The gene — SORL1 — is significant because it’s been tested in four ethnic groups, and a form of it seems to confer a risk in all of them — including North Europeans, Caribbean Latinos, African Americans, and Israeli Arabs.

The gene’s normal role is to shuttle proteins through a cellular pathway and, in particular, move an Alzheimer’s protein called APP through its normal route. But a specific form of the SORL1 gene messes up this process and results in an accumulation of the sticky protein called beta amyloid plaque that seems to play a major role in the disease.
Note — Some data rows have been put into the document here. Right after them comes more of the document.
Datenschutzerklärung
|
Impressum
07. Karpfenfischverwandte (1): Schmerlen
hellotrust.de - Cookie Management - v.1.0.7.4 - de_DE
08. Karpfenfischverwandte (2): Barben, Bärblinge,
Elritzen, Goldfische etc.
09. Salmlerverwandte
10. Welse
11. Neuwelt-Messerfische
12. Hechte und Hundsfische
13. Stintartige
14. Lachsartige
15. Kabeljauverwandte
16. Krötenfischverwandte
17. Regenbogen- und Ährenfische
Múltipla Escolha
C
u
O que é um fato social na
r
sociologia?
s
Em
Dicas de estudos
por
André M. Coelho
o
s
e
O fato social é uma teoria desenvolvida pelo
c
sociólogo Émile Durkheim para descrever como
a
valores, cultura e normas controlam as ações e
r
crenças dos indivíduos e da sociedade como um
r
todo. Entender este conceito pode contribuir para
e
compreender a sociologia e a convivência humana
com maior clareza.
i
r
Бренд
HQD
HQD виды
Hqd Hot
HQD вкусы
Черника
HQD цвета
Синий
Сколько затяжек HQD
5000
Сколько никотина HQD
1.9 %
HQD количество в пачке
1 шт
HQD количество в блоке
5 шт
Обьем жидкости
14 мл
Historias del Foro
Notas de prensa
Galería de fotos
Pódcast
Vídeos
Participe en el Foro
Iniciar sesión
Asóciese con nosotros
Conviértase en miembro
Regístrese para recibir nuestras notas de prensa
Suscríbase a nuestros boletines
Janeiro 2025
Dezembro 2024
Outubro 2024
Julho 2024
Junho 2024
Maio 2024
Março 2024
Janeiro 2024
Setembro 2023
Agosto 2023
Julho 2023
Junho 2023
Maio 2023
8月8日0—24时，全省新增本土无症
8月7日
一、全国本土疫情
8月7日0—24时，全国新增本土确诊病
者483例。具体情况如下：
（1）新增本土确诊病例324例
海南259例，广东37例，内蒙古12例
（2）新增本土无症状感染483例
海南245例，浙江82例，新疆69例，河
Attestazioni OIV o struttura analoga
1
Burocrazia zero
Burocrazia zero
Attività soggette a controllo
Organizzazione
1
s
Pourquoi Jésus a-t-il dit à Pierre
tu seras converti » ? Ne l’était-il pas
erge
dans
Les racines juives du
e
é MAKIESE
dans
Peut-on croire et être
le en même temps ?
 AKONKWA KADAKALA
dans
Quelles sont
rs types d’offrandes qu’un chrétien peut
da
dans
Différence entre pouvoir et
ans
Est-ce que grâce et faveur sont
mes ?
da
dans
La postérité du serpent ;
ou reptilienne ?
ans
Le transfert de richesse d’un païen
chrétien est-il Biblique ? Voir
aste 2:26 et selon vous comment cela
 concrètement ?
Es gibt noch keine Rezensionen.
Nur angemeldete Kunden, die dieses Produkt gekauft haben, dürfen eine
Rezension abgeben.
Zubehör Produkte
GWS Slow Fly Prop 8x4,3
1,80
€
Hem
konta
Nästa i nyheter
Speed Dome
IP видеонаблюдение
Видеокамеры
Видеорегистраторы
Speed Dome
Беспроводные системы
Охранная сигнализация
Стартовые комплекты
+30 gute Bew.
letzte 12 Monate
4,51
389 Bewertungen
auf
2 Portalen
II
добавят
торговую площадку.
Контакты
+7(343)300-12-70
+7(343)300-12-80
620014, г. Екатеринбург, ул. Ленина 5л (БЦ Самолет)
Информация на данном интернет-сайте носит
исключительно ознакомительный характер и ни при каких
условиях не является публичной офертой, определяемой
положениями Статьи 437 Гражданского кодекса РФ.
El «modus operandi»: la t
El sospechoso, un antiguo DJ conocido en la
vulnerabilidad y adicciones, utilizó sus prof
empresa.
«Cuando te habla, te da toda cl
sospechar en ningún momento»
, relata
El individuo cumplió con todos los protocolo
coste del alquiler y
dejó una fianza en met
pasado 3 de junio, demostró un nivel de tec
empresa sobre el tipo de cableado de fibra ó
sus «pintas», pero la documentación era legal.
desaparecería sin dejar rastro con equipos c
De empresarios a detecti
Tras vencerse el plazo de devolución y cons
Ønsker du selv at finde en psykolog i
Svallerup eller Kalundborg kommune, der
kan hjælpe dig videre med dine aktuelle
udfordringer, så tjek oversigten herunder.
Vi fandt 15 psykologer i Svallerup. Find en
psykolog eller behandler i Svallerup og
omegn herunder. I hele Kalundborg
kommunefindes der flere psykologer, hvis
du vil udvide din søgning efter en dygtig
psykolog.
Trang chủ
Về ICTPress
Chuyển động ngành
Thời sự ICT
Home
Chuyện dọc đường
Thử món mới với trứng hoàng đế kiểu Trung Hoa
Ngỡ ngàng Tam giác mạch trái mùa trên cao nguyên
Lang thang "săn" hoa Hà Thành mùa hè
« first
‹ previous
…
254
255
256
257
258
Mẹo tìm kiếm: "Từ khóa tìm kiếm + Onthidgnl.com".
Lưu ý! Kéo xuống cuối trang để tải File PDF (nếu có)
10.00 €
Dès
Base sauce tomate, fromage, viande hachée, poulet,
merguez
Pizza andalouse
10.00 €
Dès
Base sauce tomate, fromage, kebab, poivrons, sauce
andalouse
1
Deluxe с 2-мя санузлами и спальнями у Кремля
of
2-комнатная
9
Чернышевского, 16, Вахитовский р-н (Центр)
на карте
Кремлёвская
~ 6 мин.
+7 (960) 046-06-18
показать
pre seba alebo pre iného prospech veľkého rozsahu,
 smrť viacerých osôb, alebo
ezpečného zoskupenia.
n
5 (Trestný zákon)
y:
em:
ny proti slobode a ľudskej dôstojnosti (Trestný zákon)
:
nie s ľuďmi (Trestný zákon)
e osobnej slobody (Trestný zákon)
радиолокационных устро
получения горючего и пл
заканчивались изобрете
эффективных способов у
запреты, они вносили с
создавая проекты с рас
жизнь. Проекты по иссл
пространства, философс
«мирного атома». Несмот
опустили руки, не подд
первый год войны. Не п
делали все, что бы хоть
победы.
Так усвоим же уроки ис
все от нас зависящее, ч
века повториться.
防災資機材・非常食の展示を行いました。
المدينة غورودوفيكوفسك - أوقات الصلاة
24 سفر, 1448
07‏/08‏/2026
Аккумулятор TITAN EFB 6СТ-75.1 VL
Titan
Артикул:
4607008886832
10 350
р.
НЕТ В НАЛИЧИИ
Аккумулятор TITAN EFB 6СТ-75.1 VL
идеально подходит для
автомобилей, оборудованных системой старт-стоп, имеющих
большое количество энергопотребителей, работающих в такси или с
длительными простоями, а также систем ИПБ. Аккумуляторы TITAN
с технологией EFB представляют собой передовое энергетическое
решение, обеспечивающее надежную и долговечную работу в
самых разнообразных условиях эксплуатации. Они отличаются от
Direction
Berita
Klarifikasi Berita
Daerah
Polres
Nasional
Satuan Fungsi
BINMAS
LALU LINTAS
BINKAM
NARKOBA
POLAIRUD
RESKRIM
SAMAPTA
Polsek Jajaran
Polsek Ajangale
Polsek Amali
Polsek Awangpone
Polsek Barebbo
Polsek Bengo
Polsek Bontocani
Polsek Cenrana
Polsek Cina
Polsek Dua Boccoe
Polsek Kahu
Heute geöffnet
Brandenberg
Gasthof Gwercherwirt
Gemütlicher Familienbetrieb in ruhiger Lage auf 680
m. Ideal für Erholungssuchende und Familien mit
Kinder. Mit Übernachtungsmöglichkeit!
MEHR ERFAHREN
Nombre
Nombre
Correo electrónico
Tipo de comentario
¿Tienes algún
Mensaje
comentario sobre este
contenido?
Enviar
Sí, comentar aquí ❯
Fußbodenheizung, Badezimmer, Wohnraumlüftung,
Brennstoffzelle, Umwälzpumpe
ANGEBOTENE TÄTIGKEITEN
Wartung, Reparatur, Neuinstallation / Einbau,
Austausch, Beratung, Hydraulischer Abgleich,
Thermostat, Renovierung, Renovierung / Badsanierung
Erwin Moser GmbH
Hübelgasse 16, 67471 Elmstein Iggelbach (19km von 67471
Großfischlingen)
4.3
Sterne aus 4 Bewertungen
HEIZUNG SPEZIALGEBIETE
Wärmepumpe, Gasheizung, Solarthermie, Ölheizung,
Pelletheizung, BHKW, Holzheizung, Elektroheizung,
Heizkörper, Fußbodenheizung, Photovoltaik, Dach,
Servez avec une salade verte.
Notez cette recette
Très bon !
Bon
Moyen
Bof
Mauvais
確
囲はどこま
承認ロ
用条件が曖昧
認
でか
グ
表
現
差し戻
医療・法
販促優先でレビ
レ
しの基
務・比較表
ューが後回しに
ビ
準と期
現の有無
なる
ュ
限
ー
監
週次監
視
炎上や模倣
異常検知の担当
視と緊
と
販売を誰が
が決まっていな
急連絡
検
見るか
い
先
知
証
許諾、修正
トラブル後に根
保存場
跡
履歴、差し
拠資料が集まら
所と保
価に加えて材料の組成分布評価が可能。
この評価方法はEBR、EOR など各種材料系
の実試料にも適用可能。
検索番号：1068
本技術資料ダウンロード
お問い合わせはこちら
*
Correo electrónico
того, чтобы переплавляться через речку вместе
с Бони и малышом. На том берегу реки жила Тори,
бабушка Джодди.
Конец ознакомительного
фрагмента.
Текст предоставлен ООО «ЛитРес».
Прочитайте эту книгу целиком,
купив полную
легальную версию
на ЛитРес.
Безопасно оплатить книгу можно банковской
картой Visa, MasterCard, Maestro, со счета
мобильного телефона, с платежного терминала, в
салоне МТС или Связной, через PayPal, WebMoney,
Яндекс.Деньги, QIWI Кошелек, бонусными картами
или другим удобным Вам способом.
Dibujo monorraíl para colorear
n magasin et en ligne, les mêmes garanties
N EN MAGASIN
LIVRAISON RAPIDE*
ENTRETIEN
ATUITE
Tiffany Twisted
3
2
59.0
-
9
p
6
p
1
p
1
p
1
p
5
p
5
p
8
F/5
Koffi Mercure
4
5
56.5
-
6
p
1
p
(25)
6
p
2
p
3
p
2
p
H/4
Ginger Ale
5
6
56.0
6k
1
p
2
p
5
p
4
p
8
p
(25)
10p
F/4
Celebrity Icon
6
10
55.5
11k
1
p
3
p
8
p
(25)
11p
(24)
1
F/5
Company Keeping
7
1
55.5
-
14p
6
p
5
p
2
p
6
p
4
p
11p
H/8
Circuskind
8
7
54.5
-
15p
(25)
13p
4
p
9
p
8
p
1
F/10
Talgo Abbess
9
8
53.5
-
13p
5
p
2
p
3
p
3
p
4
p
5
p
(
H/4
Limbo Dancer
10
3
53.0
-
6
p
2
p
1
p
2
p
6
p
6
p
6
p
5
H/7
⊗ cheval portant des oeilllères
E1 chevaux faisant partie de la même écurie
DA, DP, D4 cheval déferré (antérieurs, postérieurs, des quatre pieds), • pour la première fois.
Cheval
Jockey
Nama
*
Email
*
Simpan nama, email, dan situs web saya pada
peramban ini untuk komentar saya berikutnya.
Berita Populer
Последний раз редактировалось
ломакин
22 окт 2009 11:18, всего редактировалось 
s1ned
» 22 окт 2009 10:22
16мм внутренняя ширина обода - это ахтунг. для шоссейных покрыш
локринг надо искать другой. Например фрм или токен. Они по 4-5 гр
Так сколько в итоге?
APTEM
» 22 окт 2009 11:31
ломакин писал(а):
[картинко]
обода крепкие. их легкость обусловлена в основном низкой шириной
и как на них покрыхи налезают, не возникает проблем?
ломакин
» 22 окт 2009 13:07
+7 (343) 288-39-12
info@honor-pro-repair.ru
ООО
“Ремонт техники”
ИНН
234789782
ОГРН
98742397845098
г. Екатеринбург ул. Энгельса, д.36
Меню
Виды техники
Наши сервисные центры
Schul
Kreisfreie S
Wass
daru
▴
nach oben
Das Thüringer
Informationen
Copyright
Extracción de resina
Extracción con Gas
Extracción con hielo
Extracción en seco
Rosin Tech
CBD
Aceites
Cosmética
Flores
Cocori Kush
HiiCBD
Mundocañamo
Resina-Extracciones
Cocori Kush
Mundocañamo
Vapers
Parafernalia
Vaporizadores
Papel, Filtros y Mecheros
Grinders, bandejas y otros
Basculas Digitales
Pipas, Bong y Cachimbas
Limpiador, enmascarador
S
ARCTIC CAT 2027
The researchers say that having this particular form of SORL1 increases Alzheimer’s risk by about 20%.

The focus of most of the news stories, as one would expect, is on the SORL1 gene, and yet it only increases risk by about 20%, and only in those who have it. In other words, its impact is not that large. Far more significant in the study is the underlying message on beta amyloid plaque. The connection between beta amalyoid and Alzheimer’s has been mostly theoretical until now. This study goes a long way to changing the theoretical to actual.

This is vitally important because if Alzheimer’s truly results from the excessive accumulation of beta amyloid in the brain, then there’s something you can do about it. L-carnosine can inhibit the accumulation of beta amyloid in the brain. And when combined with DMAE and Acetyl-l-carnitine, it can even reverse it. That’s significant.